11/6/08 - Many students know the University of Rhode Island, for the moment at least, is partly funded by the state of Rhode Island, but few are aware of the actual system the funds flow through and how it affects their tuition.Jack Warner, the Commissioner for the Rhode Island Board of Governors for Higher Education, discussed the financial dynamic between state-funded institutions like URI and the financial institutions that help fund them. He also touched on how this will influence the choice of URI's next president.
Warner stood in the Memorial Union Ballroom last night in front of a crowd of about 60 explaining the ins and outs of state funding for institutions of higher education in Rhode Island.
The main issue students repeatedly asked Warner about was the mid-year tuition increase, and why other state-funded programs were not taking cuts to provide more money for higher education.
"This is a strong university, and it has been for some time," he said. "We compete with lots of embedded entitlement programs in Rhode Island, so if any money is going to be freed up for higher [education], it's got to come from somewhere."
Warner added the board has a lobbyist in the legislature pushing for increased funding of the university, but he added he was not optimistic about the situation. He said because of how the Rhode Island human service budget is set up and how URI's costs are interpreted, URI is less important.
"There needs to be a restructuring of state priorities on the one hand and ways to affect savings in some of those entitlement programs on the other hand for all this to work well," he said.
Warner said because higher education costs are considered discretionary, unlike those of other entitlement programs and human services that are considered fixed costs, they are given less priority in the state budget, and are cut more often.
Junior Allen Petit, a student senator and finance major, asked how the board is lobbying for more money from the legislature to stall tuition hikes.
Warner said it was a tricky situation, because when the higher education budget was in the drafting stages last year, it anticipated a certain amount of state funding.
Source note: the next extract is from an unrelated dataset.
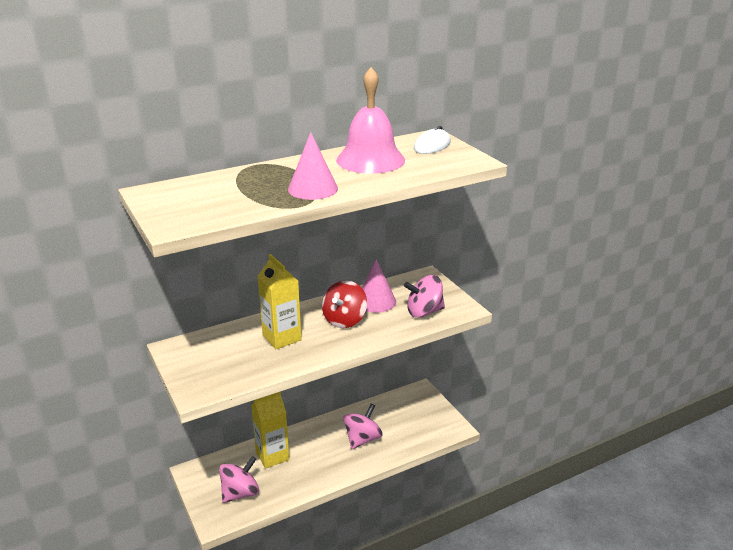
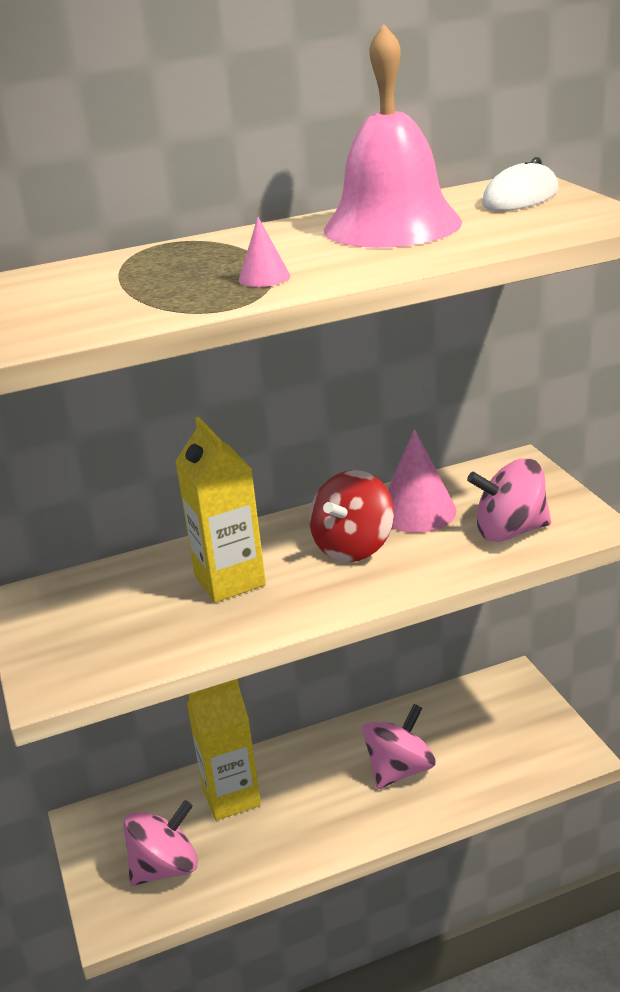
camera: 10 degrees right, 0 degrees up
(313, 189) = (264, 277): pink cone -> pink cone, size x0.51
When the money was passed around, higher education came up $18 million short of projected funding.
He said the amount needed for URI to keep its projected tuition from last year's predictions is $4.5 million.
"We don't want to enact this $4.5 million revenue generated from tuition," he said. "So we've asked for $4.5 million of supplemental support from the General Assembly so that we won't have to do that."
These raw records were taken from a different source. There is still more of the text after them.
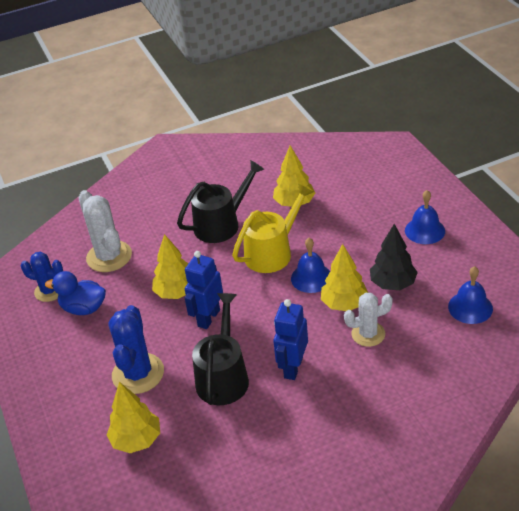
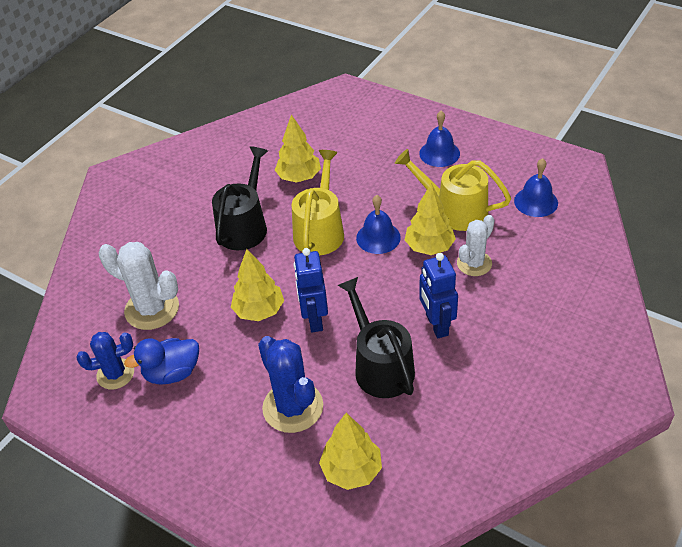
camera: 35 degrees left, 5 degrees up
(392, 284) = (454, 210): black tree -> yellow watering can

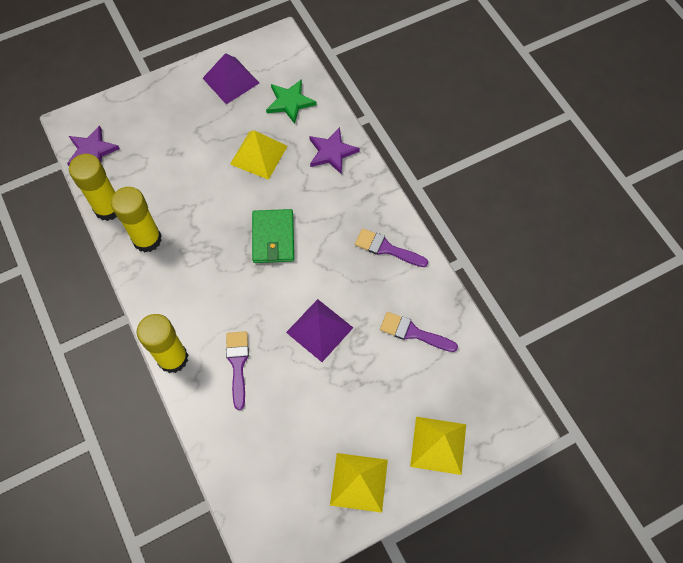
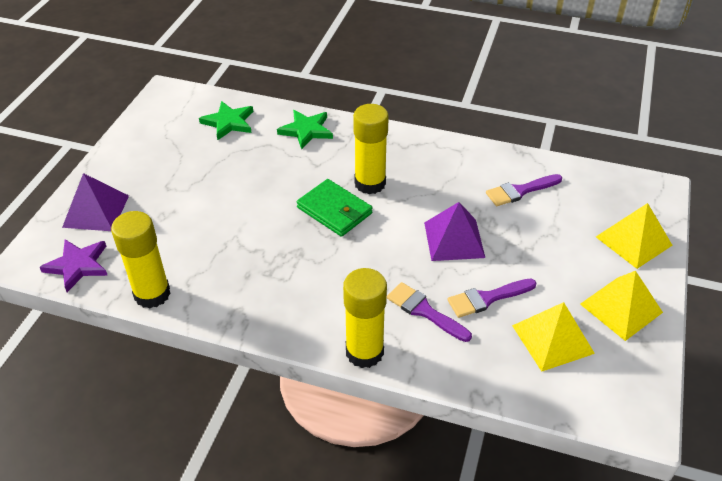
camera: 45 degrees left, 20 degrees down
(147, 239) = (222, 289): yellow glue stick -> yellow glue stick (370, 183)
(231, 80) = (156, 139): purple pyramid -> purple pyramid (96, 211)
(258, 155) = (247, 169): yellow pyramid -> yellow pyramid (552, 339)
(332, 152) = (306, 130): purple star -> green star
(386, 248) = (429, 158): purple brush -> purple brush (487, 298)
He added that later this month there would be a conference that will decide the fate of this initiative and its plausibility.
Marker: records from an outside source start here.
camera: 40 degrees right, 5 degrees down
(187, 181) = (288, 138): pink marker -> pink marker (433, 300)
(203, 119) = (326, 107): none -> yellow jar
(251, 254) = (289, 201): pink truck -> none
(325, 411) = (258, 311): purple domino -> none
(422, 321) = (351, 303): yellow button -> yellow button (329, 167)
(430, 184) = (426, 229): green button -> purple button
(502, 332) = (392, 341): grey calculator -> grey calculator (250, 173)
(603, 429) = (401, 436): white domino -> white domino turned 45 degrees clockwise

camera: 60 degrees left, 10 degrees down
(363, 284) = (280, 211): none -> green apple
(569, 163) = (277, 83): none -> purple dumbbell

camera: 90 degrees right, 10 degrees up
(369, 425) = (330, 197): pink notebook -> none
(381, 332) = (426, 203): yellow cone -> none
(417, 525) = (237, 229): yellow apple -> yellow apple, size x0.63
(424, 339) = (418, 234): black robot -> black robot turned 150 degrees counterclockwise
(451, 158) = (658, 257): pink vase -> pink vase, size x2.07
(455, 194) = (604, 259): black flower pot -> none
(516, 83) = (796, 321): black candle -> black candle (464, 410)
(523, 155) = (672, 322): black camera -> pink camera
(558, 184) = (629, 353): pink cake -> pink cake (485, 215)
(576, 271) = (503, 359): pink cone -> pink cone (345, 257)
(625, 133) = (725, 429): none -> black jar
"I'm not overly optimistic about it," Warner said. "But we've certainly made the ask, and we've put our mid-year budget in with that request in mind. Save us from assessing students by allocating this money, and we'll do our best to compete for resources."
The other major problem higher education institutions are having with money, he said, is that the state takes away funding from the university when resources are independently generated.
"In many ways, our higher [education] system generates resources that the state captures," he said. "My agenda for this year is to stop that. To say, if you want us to be more business-like, if you want us to generate more resources, then you've got to let us keep those, let us invest those, and then have the proceeds from those investments come back to make this an affordable place, and make it a quality place."
Warner said this is only one half of the funding problem facing higher education institutions, and the other half is the state pulling more and more funding from the university each year.
"If you trace the trend lines out, I think [URI's state] funding goes to zero sometime in the next decade," he said. "I don't think it'll end up going to zero. I think it has to settle out somewhere in between because there is still a set of public purposes that public universities have to fulfill, and you need public support to do it."
He added that URI is not the only university experiencing financial woes with the bad state of the economy.
"Someone has referred to Rhode Island as the 'canary in the coal mine,'" he said. "We were first in, we showed the symptoms that something was drastically wrong, then others quickly followed us."
Warner said there are alternatives the board is pursuing in order to help keep tuition down, especially in energy-saving measures. He mentioned the possibility of a wind farm being constructed at CCRI in Warwick, and the installation of a computer that regulates heating and air conditioning in higher education facilities to peak efficiency.
Warner said adding prestige to the university would also strengthen not only the state's reputation, but also how URI is dealt with when the budget cuts come down hard.
"Where I think URI could push harder would be on its research agenda," Warner said. "Our research and the quality of research our faculty perform is often a basis used to evaluate the prestige of universities around the country."
Helping the citizens of Rhode Island realize the universal benefits of this research would help keep the university off the chopping block, Warner said. He cited the Rhode Island media as the best place for students to voice their concerns about the budget.
"I think telling stories to reporters, news outlets and others, about the impact of higher cost on students, getting those stories out is a very powerful kind of message. I think people are sympathetic to stories," he said.
Warner also explained the process that goes into the selection of the next URI president and how students could voice their opinions and comments. Brandon Brown, the student representative in the presidential search committee of the RIBGHE, is that voice, said Warner.